Саша Барулин копирует непонятные письмена со стены старого заброшенного здания в Хиналуге, а я служу ему подпоркой (фотография получена от Миши Алексеева и мной подреставрирована):
Как-то раз Александр Евгеньевич устроил нам выходной, и мы все отправились гулять по окрестностям. Меня давно манили маячащие вдали Белые горы (ХъырыцI дагъар), к которым я в тот раз и решил отправиться – тихой сапой, один, других на эту авантюру подбить не удалось. Долго шёл, потом карабкался, свалился в горную речку, вернулся поздно и весь мокрый. Совершенно не помню, чтобы Александр Евгеньевич проявил какую-то строгость, хотя бы на уровне грозного внушения.
Блуждая тогда по горам, я повстречал чабана с отарой овец, который почти не говорил по-русски. Он поинтересовался, кто я такой. Я давно уже выучил дежурную фразу: «Йир Маскваллы суре мицI томпхъурсу къабухъдурмаь» (хиналугские слова привожу не в той системе записи, которая была принята в экспедиции, а примерно так, как их написали бы, например, по-лезгински) – что значит ‛мы приехали из Москвы изучать ваш язык’. Тут я как раз и выдал эту фразу, с хорошим произношением. А как проверить знание языка? Конечно же, показывать на разные предметы и спрашивать, как что называется. Именно это мой собеседник и стал делать. Существительные я знал назубок. Чабан был восхищён моими познаниями и сразу стал угощать меня лавашом, что было очень кстати для моего давно уже пустого желудка. А занимайся я местоимениями или глаголом – может, и не видать бы мне тогда лаваша…
К западу от Хиналуга есть место, где из недр земли выходит природный газ. По-хиналугски его называют, вроде, «чIаь йувур джигаь» – ‘место, где горит огонь’, а по-русски в общении с нами упоминался «вечный огонь». Как я позже узнал, до принятия ислама хиналугцы были зороастрийцами, огнепоклонниками.

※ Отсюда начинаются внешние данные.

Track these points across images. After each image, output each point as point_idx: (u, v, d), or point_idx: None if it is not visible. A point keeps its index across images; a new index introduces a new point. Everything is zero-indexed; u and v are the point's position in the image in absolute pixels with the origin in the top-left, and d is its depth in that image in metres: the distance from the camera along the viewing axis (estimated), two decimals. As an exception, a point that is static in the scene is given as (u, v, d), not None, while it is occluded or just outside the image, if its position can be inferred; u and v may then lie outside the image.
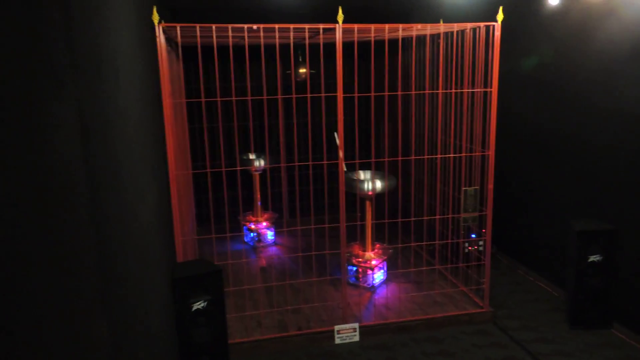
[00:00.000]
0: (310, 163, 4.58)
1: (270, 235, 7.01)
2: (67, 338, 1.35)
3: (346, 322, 4.69)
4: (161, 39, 3.80)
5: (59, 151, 1.30)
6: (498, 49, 4.45)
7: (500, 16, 4.37)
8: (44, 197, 1.25)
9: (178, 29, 3.90)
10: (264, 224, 7.02)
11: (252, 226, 6.97)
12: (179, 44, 4.02)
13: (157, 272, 2.98)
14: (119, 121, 2.12)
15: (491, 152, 4.65)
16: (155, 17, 3.68)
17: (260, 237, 6.96)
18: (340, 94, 4.28)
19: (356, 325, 4.65)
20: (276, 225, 7.16)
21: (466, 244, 5.69)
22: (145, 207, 2.65)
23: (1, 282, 1.00)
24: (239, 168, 4.41)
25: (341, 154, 4.41)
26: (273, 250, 6.90)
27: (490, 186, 4.70)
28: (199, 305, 3.82)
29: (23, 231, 1.12)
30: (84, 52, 1.59)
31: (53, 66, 1.29)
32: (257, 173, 7.01)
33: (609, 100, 4.57)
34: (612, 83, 4.51)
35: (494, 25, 4.44)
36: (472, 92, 4.78)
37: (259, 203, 7.09)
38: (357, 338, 4.65)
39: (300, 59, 6.57)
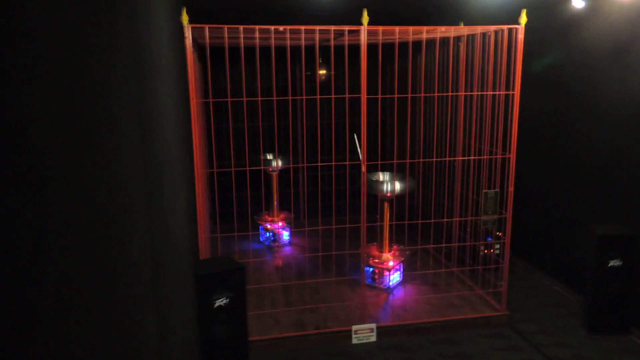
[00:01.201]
0: (322, 163, 4.62)
1: (285, 235, 7.05)
2: (122, 330, 1.40)
3: (363, 323, 4.72)
4: (189, 39, 3.85)
5: (123, 149, 1.35)
6: (521, 52, 4.47)
7: (523, 19, 4.39)
8: (107, 193, 1.30)
9: (207, 29, 3.95)
10: (280, 224, 7.06)
11: (268, 226, 7.01)
12: (207, 44, 4.08)
13: (185, 268, 3.03)
14: (161, 121, 2.17)
15: (512, 155, 4.66)
16: (185, 19, 3.73)
17: (275, 237, 7.00)
18: (364, 96, 4.32)
19: (374, 325, 4.67)
20: (292, 225, 7.20)
21: (482, 247, 5.70)
22: (179, 204, 2.70)
23: (65, 277, 1.04)
24: (262, 167, 4.45)
25: (364, 167, 4.44)
26: (288, 250, 6.95)
27: (511, 189, 4.71)
28: (221, 302, 3.87)
29: (86, 225, 1.17)
30: (142, 52, 1.64)
31: (120, 62, 1.33)
32: (274, 173, 7.05)
33: (631, 105, 4.56)
34: (635, 87, 4.51)
35: (517, 28, 4.46)
36: (494, 95, 4.80)
37: (275, 203, 7.14)
38: (374, 338, 4.67)
39: (321, 61, 6.62)
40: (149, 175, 1.64)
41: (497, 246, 5.69)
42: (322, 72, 6.75)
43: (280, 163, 6.85)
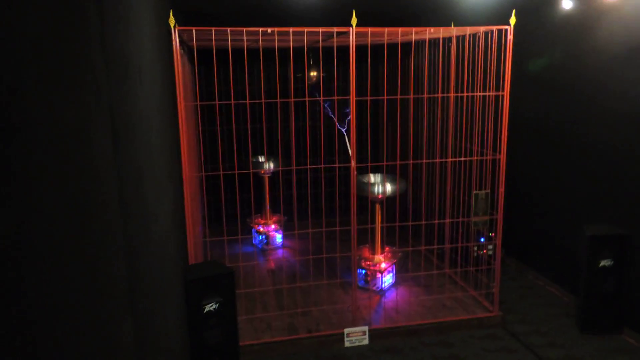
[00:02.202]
0: (313, 166, 4.59)
1: (278, 238, 7.02)
2: (96, 337, 1.37)
3: (356, 325, 4.69)
4: (177, 42, 3.82)
5: (93, 152, 1.32)
6: (510, 53, 4.46)
7: (513, 20, 4.38)
8: (77, 197, 1.27)
9: (194, 32, 3.93)
10: (273, 226, 7.03)
11: (261, 229, 6.98)
12: (194, 47, 4.05)
13: (172, 273, 3.00)
14: (141, 124, 2.14)
15: (502, 156, 4.65)
16: (172, 21, 3.71)
17: (268, 239, 6.97)
18: (352, 97, 4.30)
19: (366, 328, 4.65)
20: (285, 228, 7.17)
21: (475, 248, 5.69)
22: (163, 209, 2.66)
23: (32, 281, 1.02)
24: (251, 170, 4.43)
25: (353, 163, 4.43)
26: (281, 252, 6.91)
27: (502, 190, 4.70)
28: (210, 306, 3.84)
29: (57, 230, 1.14)
30: (114, 55, 1.61)
31: (90, 68, 1.31)
32: (266, 175, 7.03)
33: (622, 104, 4.57)
34: (626, 86, 4.51)
35: (506, 29, 4.45)
36: (484, 96, 4.79)
37: (267, 206, 7.10)
38: (366, 341, 4.65)
39: (311, 62, 6.60)
40: (123, 181, 1.62)
41: (490, 247, 5.68)
42: (313, 73, 6.73)
43: (272, 165, 6.83)
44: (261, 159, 6.87)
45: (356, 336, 4.63)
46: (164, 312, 2.49)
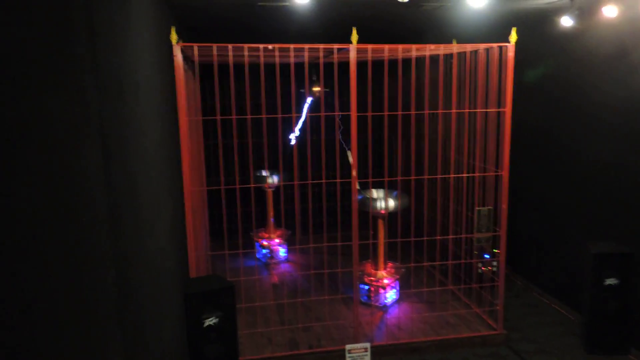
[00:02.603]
0: (314, 181, 4.61)
1: (282, 252, 7.02)
2: (83, 351, 1.38)
3: (357, 342, 4.65)
4: (178, 58, 3.89)
5: (81, 167, 1.34)
6: (511, 70, 4.47)
7: (513, 37, 4.40)
8: (63, 210, 1.29)
9: (195, 48, 3.99)
10: (277, 240, 7.03)
11: (265, 243, 6.99)
12: (196, 62, 4.11)
13: (170, 286, 3.01)
14: (137, 139, 2.17)
15: (505, 172, 4.63)
16: (174, 37, 3.77)
17: (272, 253, 6.97)
18: (354, 113, 4.32)
19: (368, 345, 4.60)
20: (289, 242, 7.17)
21: (479, 265, 5.64)
22: (161, 222, 2.69)
23: (20, 294, 1.03)
24: (252, 185, 4.46)
25: (354, 172, 4.44)
26: (285, 267, 6.90)
27: (504, 206, 4.68)
28: (210, 321, 3.83)
29: (43, 243, 1.16)
30: (107, 71, 1.65)
31: (78, 86, 1.34)
32: (270, 190, 7.05)
33: (626, 121, 4.54)
34: (630, 103, 4.49)
35: (507, 46, 4.46)
36: (486, 112, 4.79)
37: (271, 220, 7.11)
38: (368, 358, 4.60)
39: (314, 78, 6.65)
40: (114, 195, 1.64)
41: (495, 264, 5.63)
42: (317, 89, 6.78)
43: (275, 180, 6.85)
44: (264, 173, 6.89)
45: (357, 352, 4.59)
46: (162, 326, 2.50)
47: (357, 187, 4.61)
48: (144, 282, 2.13)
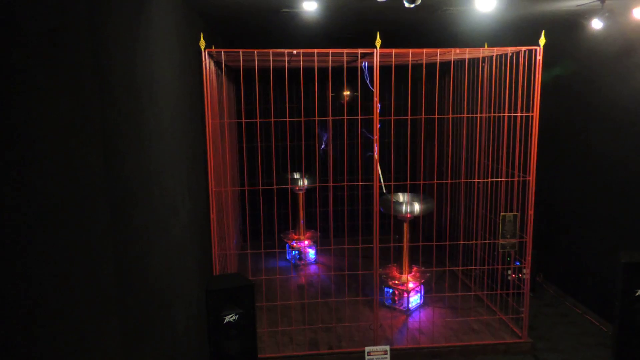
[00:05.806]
0: (338, 183, 4.65)
1: (312, 253, 7.10)
2: (83, 347, 1.50)
3: (378, 344, 4.67)
4: (207, 63, 4.04)
5: (83, 170, 1.46)
6: (540, 73, 4.38)
7: (542, 40, 4.31)
8: (66, 210, 1.41)
9: (223, 54, 4.13)
10: (306, 242, 7.13)
11: (294, 244, 7.09)
12: (223, 67, 4.26)
13: (189, 283, 3.14)
14: (151, 141, 2.30)
15: (532, 178, 4.54)
16: (202, 43, 3.93)
17: (301, 255, 7.06)
18: (376, 117, 4.36)
19: (387, 347, 4.61)
20: (318, 244, 7.24)
21: (508, 271, 5.53)
22: (177, 221, 2.82)
23: (36, 292, 1.14)
24: (289, 186, 4.56)
25: (379, 176, 4.47)
26: (314, 268, 6.98)
27: (531, 212, 4.59)
28: (230, 317, 3.95)
29: (53, 246, 1.28)
30: (116, 78, 1.78)
31: (80, 91, 1.46)
32: (300, 192, 7.15)
33: (660, 127, 4.37)
34: (663, 109, 4.32)
35: (536, 50, 4.38)
36: (514, 116, 4.71)
37: (302, 222, 7.21)
38: (388, 361, 4.61)
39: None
40: (116, 196, 1.76)
41: (524, 271, 5.51)
42: (347, 93, 6.84)
43: (306, 182, 6.95)
44: (296, 175, 7.01)
45: (377, 355, 4.60)
46: (175, 321, 2.62)
47: (384, 190, 4.63)
48: (150, 278, 2.25)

Но при нас к «вечному огню» отправлялись лишь для того, чтобы пожарить на нём шашлыки и хорошо посидеть. Именно с этой целью однажды все участники экспедиции вместе с хиналугцами расположились в кузове грузовика, потому что добираться было далековато, а от того места, где машина дальше проехать не могла, пошли уже пешком. На этой фотографии, полученной от Миши Алексеева, запечатлены участники экспедиции у «вечного огня», слева направо – Ира Воронина, Саша Барулин, Миша Алексеев и я (Миша здесь явно в роли Вакха, а сам я на этом фото напоминаю себе то ли строителя коммунизма, то ли юного Циолковского, мечтающего о звёздах):
Один из хиналугцев так «хорошо посидел», что обратно его пришлось тащить, и из прозвучавших в его адрес комментариев мне запомнилось, что он «лап кёпой огълы хIаьдми маь», в дословном переводе – ‘очень сукин сын человек есть’. Шофёр грузовика тоже не остался в стороне от пиршества, и это сразу почувствовалось, когда мы тронулись в обратный путь. Чем дальше, тем больше сомнений вызывало мастерство водителя. Грузовик ехал очень медленно, и по мере приближения к Хиналугу всё больше народу выбирались из кузова, предпочитая дальше идти пешком. Когда грузовик левыми колёсами въехал на какую-то каменюку и стал крениться на бок, кузов спешно покинули все, кто в нём ещё оставался, кроме меня. Не знаю, что бы со мной случилось, если бы грузовик всё же опрокинулся, но мне казалось, что в последний момент сумею выпрыгнуть, если что. К счастью, всё обошлось.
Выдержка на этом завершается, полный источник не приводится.